The foregoing presentation of the biblical and patristic doctrine of the unity of the Trinity does not cover the entire Christian doctrine about God, while some aspects of it, like, the procession of the Holy Spirit, the identity of will and energy of the divine persons, etc., need further elaboration.  What has been said, however, gives us a clear clue to the ‘mystery’, that is, to the fact that the Christian doctrine about God cannot be expressed in a concrete formula, for revealing Himself God is plenitude of stains, which cannot compromise with each other.  Thus, his power is restrained by His wisdom; His love is restrained by his justice; His transcendence is restrained by His revelation, etc.  If we want to get a ‘complete’ and ‘clear’, as much as possible, picture about God, corresponding to the revealed reality, we must take all these of His revelation into account.  Otherwise, if we try to adjust them to ‘our’ picture about God and reconcile them with human reason, we distort the mystery of the Trinity, which, lying beyond reason, is subject to faith alone, for God the Creator of the universe is identical with God the redeemer and with God the sanctifier.  To human reasoning, the paradox of the Christian faith, “One God in three Persons” is a contradiction; as a contradiction also the other theological proposition that the three divine Persons, though united in one substance, are distinguished from each other on account of attributes peculiar to each one.  Thus God is one distinguished within Himself as Father, Son, and Holy Spirit.  It is plain then that this theological proposition does not explain the mystery of the Trinity, but rather preserves it by showing that there is no other (human) way available to approach it.  The intention of theology is not ‘gnosiological’ but ‘doxological’.

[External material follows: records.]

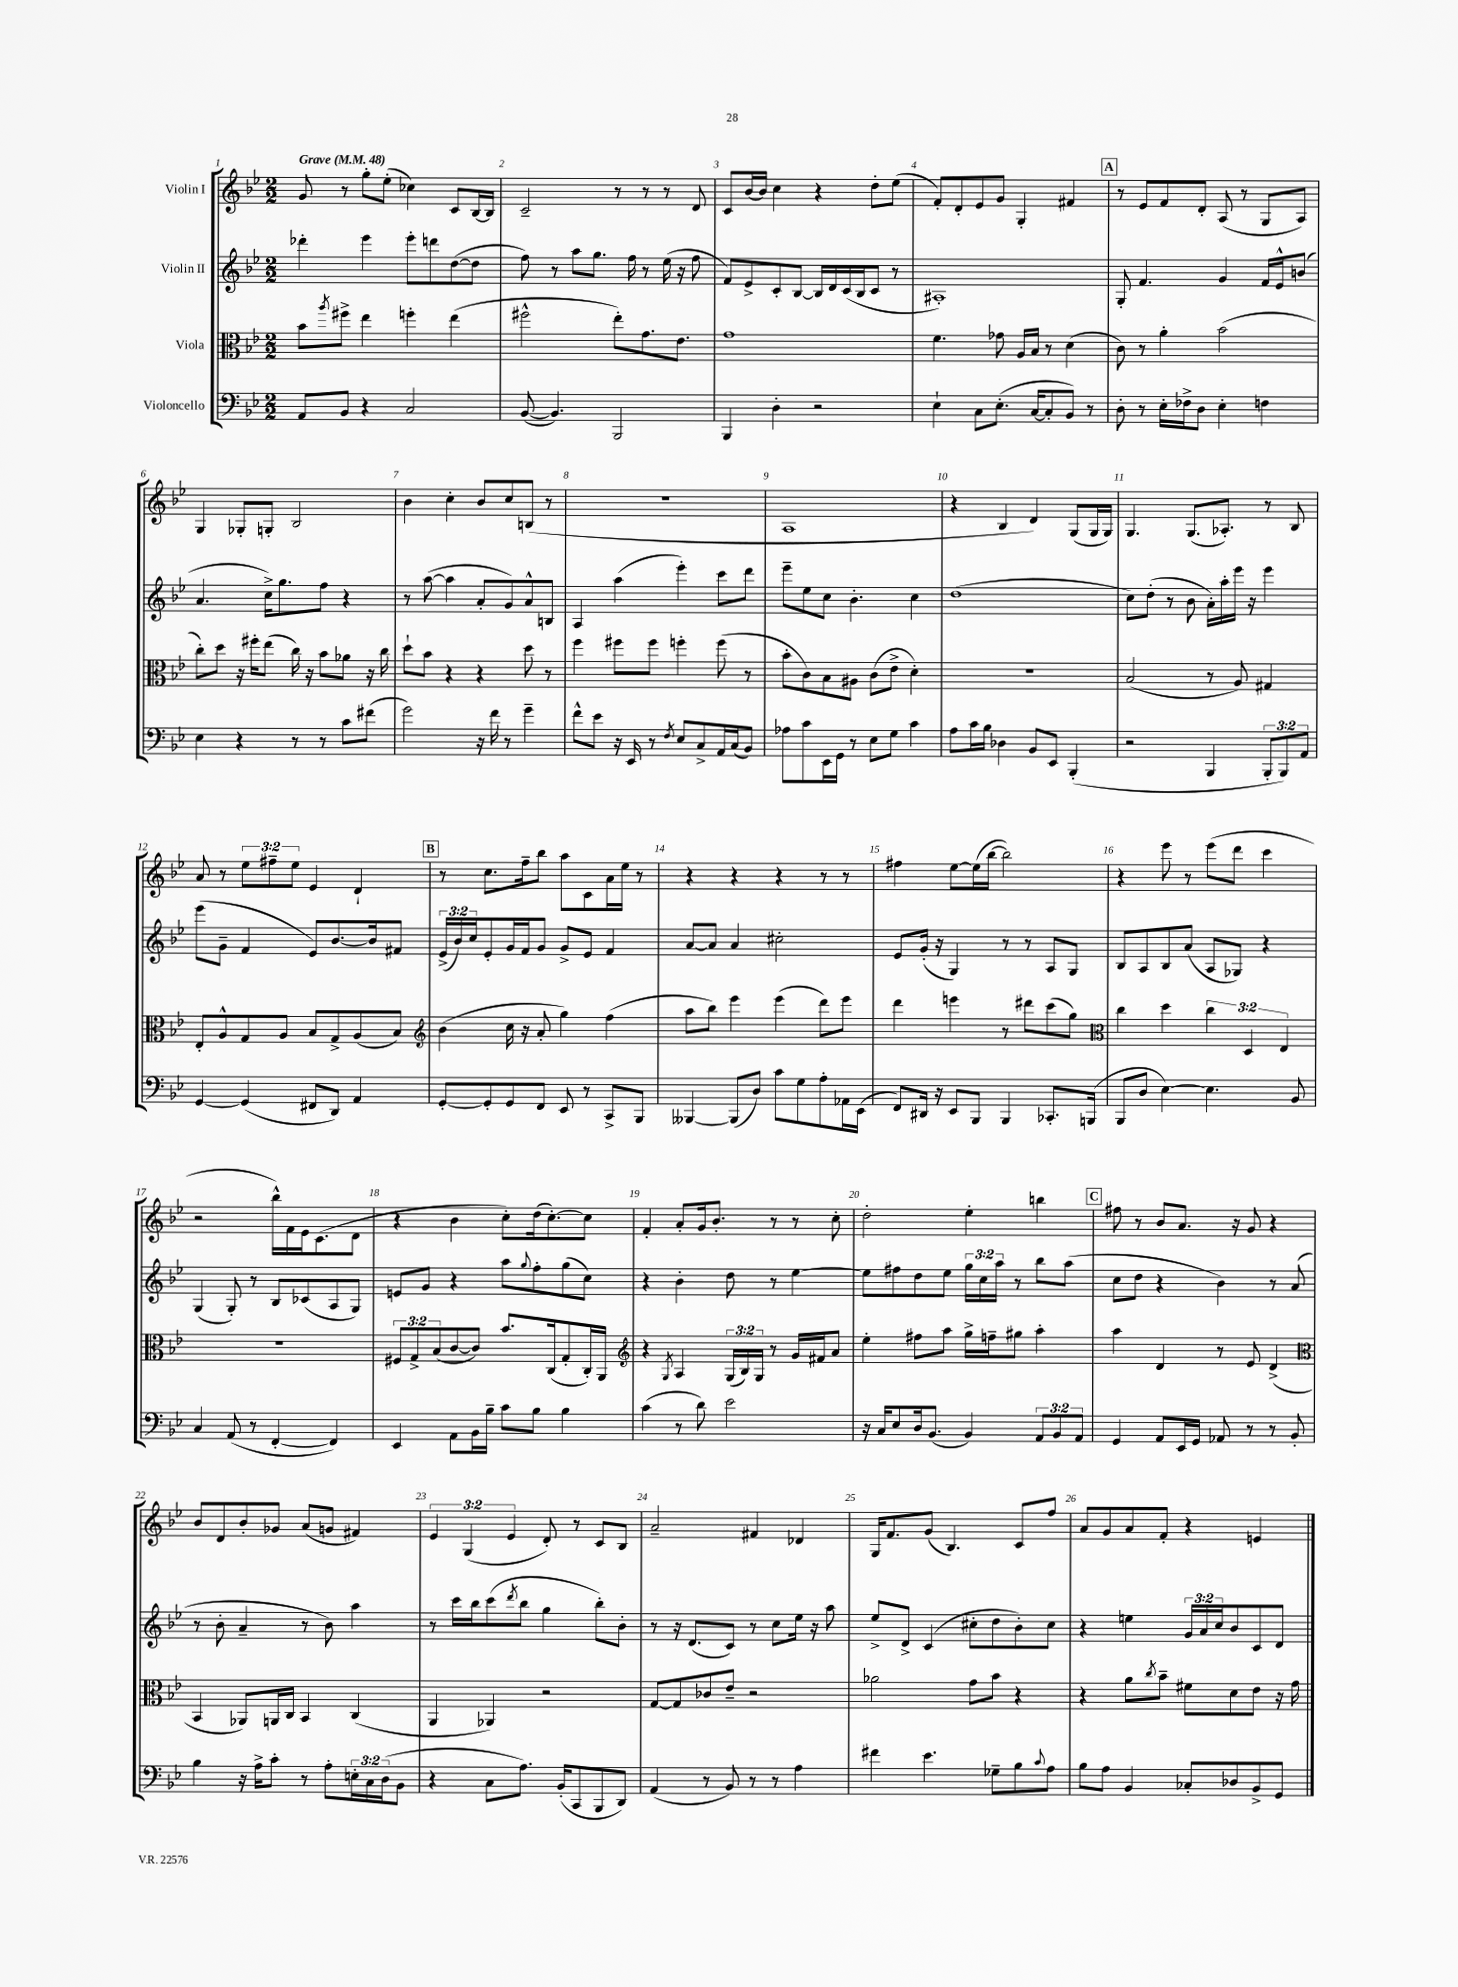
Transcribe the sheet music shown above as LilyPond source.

<<
\new StaffGroup <<
\new Staff = "s0" \with { instrumentName = "Violin I" } {
    \clef treble \key bes \major \numericTimeSignature \time 2/2 \override Staff.TupletNumber.text = #tuplet-number::calc-fraction-text \tempo "Grave" 4 = 48
    g'8 r8 g''8-. ees''8-.( ces''4) c'8 bes16~ bes16 |
    c'2-- r8 r8 r8 d'8 |
    c'8 bes'16~ bes'16 c''4 r4 d''8-. ees''8( |
    f'8-.) d'8-. ees'8 g'8 g4-. fis'4 |
    \mark \markup { \box "A" } r8 ees'8 f'8 d'8-. a8( r8 g8 a8) |
    g4 ges8-. g8-. bes2 |
    bes'4 c''4-. bes'8 c''8 b8( r8 |
    R1 |
    a1 |
    r4 bes4 d'4) g8( g16 g16) |
    g4. g8.( aes8.-.) r8 bes8 |
    a'8 r8 \tuplet 3/2 { ees''8 fis''8-- ees''8 } ees'4 d'4-! |
    \mark \markup { \box "B" } r8 c''8. f''16-- bes''8 a''8 c'8 a'16 ees''16 r8 |
    r4 r4 r4 r8 r8 |
    fis''4 ees''8~ ees''16( bes''16~ bes''2) |
    r4 ees'''8 r8 ees'''8( d'''8 c'''4 |
    r2 bes''16-^) f'16 ees'16 c'8.( d'8 |
    r4 bes'4 c''8-.) d''16( c''8.~-.) c''8 |
    f'4-. a'8-. g'16 bes'8.-. r8 r8 c''8-. |
    d''2-. ees''4-. b''4 |
    \mark \markup { \box "C" } fis''8 r8 bes'8 a'8. r16 g'8 r4 |
    bes'8 d'8 bes'8-. ges'8 a'8( g'8 fis'4) |
    \tuplet 3/2 { ees'4 g4( ees'4 } d'8-.) r8 c'8 bes8 |
    a'2-- fis'4 des'4 |
    g16 f'8. g'8( bes4.) c'8 f''8 |
    a'8 g'8 a'8 f'8-. r4 e'4 \bar "|." |
}
\new Staff = "s1" \with { instrumentName = "Violin II" } {
    \clef treble \key bes \major \numericTimeSignature \time 2/2 \override Staff.TupletNumber.text = #tuplet-number::calc-fraction-text
    des'''4-. ees'''4 ees'''8-. d'''8 d''8~( d''8 |
    f''8) r8 a''8 g''8. f''16 r8 ees''16( r16 f''8 |
    f'8) ees'8-> c'8-. bes8~ bes16 d'16 c'16( bes16 c'8 r8 |
    ais1-.) |
    \mark \markup { \box "A" } g8-. f'4. g'4 f'16 ees'16-^ b'8( |
    a'4. c''16->) g''8. f''8 r4 |
    r8 a''8~( a''4 a'8-. g'8) a'8-^ b8 |
    a4 a''4( ees'''4-.) c'''8 d'''8 |
    ees'''8-- ees''8 c''8 bes'4.-. c''4 |
    d''1( |
    c''8) d''8-.( r8 bes'8 a'16-.) a''16-. ees'''16 r16 ees'''4 |
    ees'''8( g'8-- f'4 ees'8) bes'8.~ bes'16 fis'8 |
    \mark \markup { \box "B" } \tuplet 3/2 { ees'16->( bes'16) c''16 } ees'8-. g'16 f'16 g'8 g'8-> ees'8 f'4 |
    a'8~ a'8 a'4 cis''2-. |
    ees'8 g'16-.( r16 g4) r8 r8 a8 g8 |
    bes8 a8 bes8 a'8( a8 ges8) r4 |
    g4( g8-.) r8 bes8 ces'8( a8 g8) |
    e'8 g'8 r4 a''8 \appoggiatura { g''8 } f''8-. g''8( c''8) |
    r4 bes'4-. d''8 r8 ees''4~ |
    ees''8 fis''8 d''8 ees''8 \tuplet 3/2 { g''16 c''16 a''16 } r8 bes''8 a''8( |
    \mark \markup { \box "C" } c''8 d''8 r4 bes'4) r8 a'8( |
    r8 bes'8-. a'4-- r8 bes'8) a''4 |
    r8 c'''16 bes''16 c'''8( \acciaccatura { d'''8 } bes''8 g''4 bes''8-.) bes'8-. |
    r8 r16 d'8.( c'8) r8 c''8 ees''16 r16 a''8 |
    ees''8-> d'8-> c'4( cis''8-. d''8 bes'8-.) cis''8 |
    r4 e''4 \tuplet 3/2 { g'16 a'16 c''16 } bes'8 c'8 d'8 \bar "|." |
}
\new Staff = "s2" \with { instrumentName = "Viola" } {
    \clef alto \key bes \major \numericTimeSignature \time 2/2 \override Staff.TupletNumber.text = #tuplet-number::calc-fraction-text
    bes'8 \acciaccatura { a''8 } fis''8-> ees''4 f''4-. ees''4( |
    fis''2-^ ees''8-.) g'8. ees'8. |
    g'1 |
    f'4. ges'8 a16 bes16 r8 d'4( |
    \mark \markup { \box "A" } c'8) r8 a'4-. bes'2( |
    c''8-.) d''8 r16 fis''16-. ees''8( c''16) r16 bes'8 aes'8 r16 c''16 |
    d''8-! bes'8 r4 r4 d''8 r8 |
    f''4 fis''8 fis''8 f''4-. f''8( r8 |
    bes'8-. c'8) bes8 ais8 c'8( ees'8-> d'4-.) |
    R1 |
    bes2( r8 a8) gis4 |
    ees8-. a8-^ g8 a8 bes8 g8-> a8( bes8) |
    \mark \markup { \box "B" } \clef treble bes'4( c''16 r16 a'8-. g''4) f''4( |
    a''8 bes''8) ees'''4 ees'''4( d'''8) ees'''8 |
    d'''4 e'''4 r8 dis'''8 c'''8( g''8) |
    \clef alto c''4 d''4 \tuplet 3/2 { c''4 d4 ees4 } |
    R1 |
    \tuplet 3/2 { fis8 g8-> bes8( } c'8~ c'8) bes'8. c16( g8-. c16-.) a,16 |
    \clef treble r4 \acciaccatura { g8 } a4 \tuplet 3/2 { g16( bes16) g16 } r8 g'16 fis'16 a'8 |
    ees''4-. fis''8 a''8 g''16-> f''16-- gis''8 a''4-. |
    \mark \markup { \box "C" } a''4 d'4 r8 ees'8 d'4->( |
    \clef alto bes,4 aes,8) a,16 c16 bes,4 c4( |
    a,4 aes,4) r2 |
    g8~ g8 ces'8 ees'8-- r2 |
    aes'2 g'8 bes'8 r4 |
    r4 a'8 \acciaccatura { c''8 } bes'8-- fis'8 d'8 ees'8 r16 g'16 \bar "|." |
}
\new Staff = "s3" \with { instrumentName = "Violoncello" } {
    \clef bass \key bes \major \numericTimeSignature \time 2/2 \override Staff.TupletNumber.text = #tuplet-number::calc-fraction-text
    a,8 bes,8 r4 c2 |
    bes,8~( bes,4.) bes,,2 |
    bes,,4 d4-. r2 |
    ees4-! c8 ees8.-.( c16~ c8-. bes,8) r8 |
    \mark \markup { \box "A" } d8-. r8 ees16-. fes16-> d8 ees4-. f4 |
    ees4 r4 r8 r8 c'8 fis'8( |
    g'2) r16 f'16 r8 g'4-- |
    f'8-^ ees'8 r16 ees,16 r8 \acciaccatura { f8 } ees8 c8-> a,16 c16( bes,8) |
    aes8 c'8 ees,16 g,16 r8 ees8 g8 c'4 |
    a8 c'16 bes16 des4 bes,8 ees,8 bes,,4-.( |
    r2 bes,,4 \tuplet 3/2 { bes,,8-. bes,,8) a,8 } |
    g,4~ g,4( fis,8 d,8) a,4 |
    \mark \markup { \box "B" } g,8~-. g,8-. g,8 f,8 ees,8 r8 c,8-> bes,,8 |
    beses,,4~ beses,,8( d8) c'8 g8 a8-. aes,16 ees,16( |
    f,8) dis,16 r16 ees,8 bes,,8 bes,,4 ces,8.-. b,,16( |
    bes,,8 d8 ees4~) ees4. bes,8 |
    c4 a,8( r8 f,4~-. f,4) |
    ees,4 a,8 bes,16 bes16-- c'8 bes8 bes4 |
    c'4( r8 d'8) ees'2 |
    r16 c16 ees8 d16 bes,8.( bes,4) \tuplet 3/2 { a,8 bes,8 a,8 } |
    \mark \markup { \box "C" } g,4 a,8 ees,16 g,16 aes,8 r8 r8 bes,8-. |
    bes4 r16 a16-> c'8-. r8 a8-. \tuplet 3/2 { e16-. c16 d16( } bes,8 |
    r4 c8 a8.) bes,16-.( c,8 bes,,8 d,8) |
    a,4( r8 bes,8) r8 r8 a4 |
    fis'4 ees'4. ges8-- bes8 \appoggiatura { c'8 } a8 |
    bes8 a8 bes,4 ces8-. des8 bes,8-> g,8 \bar "|." |
}
>>
>>
\layout { \context { \Score \override BarNumber.break-visibility = ##(#f #t #t) barNumberVisibility = #all-bar-numbers-visible } }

In the same context we must identify the revealed and transcendent Trinity and at the same time differentiate them.  In the first case, the fact that in Jesus we have “the whole fullness of deity” (Colossians 2:9) indicates that the transcendent, eternal God is identical with the revealed; that revelation is the way to His knowledge in Himself, that is, in His eternal existence.  Otherwise, revelation would be stripped of its absolute character and leave room for additional, human ways to God’s knowledge.  At the same time, however, it is equally important to distinguish between transcendent and revealed reality in God.  In other words, the fact that God reveals himself does not imply that we can have a complete and perfect knowledge of Him in Himself.  The fact that it was not the whole Trinity which was incarnated, but only the Son, compels us to be very careful in identifying between revealed and transcendent God, in spite of the fact that the Son revealed the fullness of the deity.  Thus, the difference here is between ‘substance’ and ‘energy’, the first indicating God in Himself, in his transcendent existence beyond any conception and knowledge, while the second indicating God’s activity in the world alone is subject to knowledge.  ‘Substance’ and ‘energy’, therefore, are two aspects of the same reality; the revealed God remains a mystery, and being a mystery He is revealed.   Revelation does not remove or explain the mystery, while the mystery does not hinder revelation.  Though identified in the same entity, substance and energy are at the same time differentiated, indicating God in mystery and God in revelation.  Thus, dealing with God in His revealed reality, theology tries at the same time to ‘protect’ Him from the arbitrariness and autonomy of human reason.